We are more disturbed by comments Rowland made in 2004 for a survey for Western Colorado's Christian Chronicles (as related by the Rocky Mountain News).

What about "faith-based initiatives?" Rowland answered, "I fully support it. I introduced faith-based programs into the Department of Human Services." In other words, Rowland believes it's okay to forcibly confiscate money to fund religious groups whose views may be anathema to those paying the bills. Yet that practice is a violation of freedom of conscience and rights of property.

Rowland also said that creationism should be taught in tax-funded schools, if evolution is taught. She answered, "All religions are welcomed in the schools except Christianity. This is wrong." Yet tax-funded schools should not promote Christianity.

How does Rowland "feel about the issue of 'separation of church and state'?" She answered, "It's not in the Constitution. We should have the freedom OF religion, not the freedom FROM religion."

Yet Thomas Jefferson indeed equated the "wall" with the First Amendment: "...I contemplate with sovereign reverence that act of the whole American people which declared that their legislature should 'make no law respecting an establishment of religion or prohibiting the free exercise thereof,' thus building a wall of separation between Church and State."

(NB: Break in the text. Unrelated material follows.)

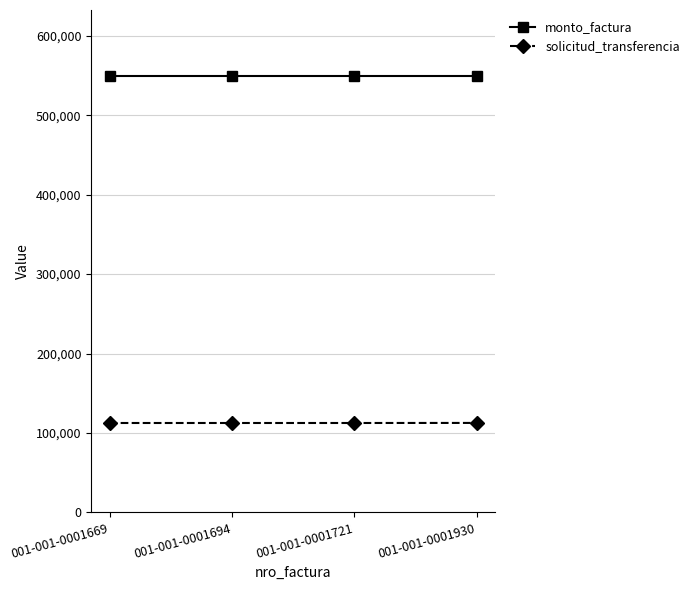

True or false: monto_factura has a value of 550000 at 001-001-0001930.

True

In a free society, we have freedom of religion as well as freedom from religion. There is no religious "freedom" to violate the rights of others. For example, Christians are not free to act on the Biblical advice to kill homosexuals.

Rowland's comment about sheep, by itself, is not worrisome. But, in the context of her theocratic sentiments, we indeed have cause to worry about Rowland's commitment to individual rights.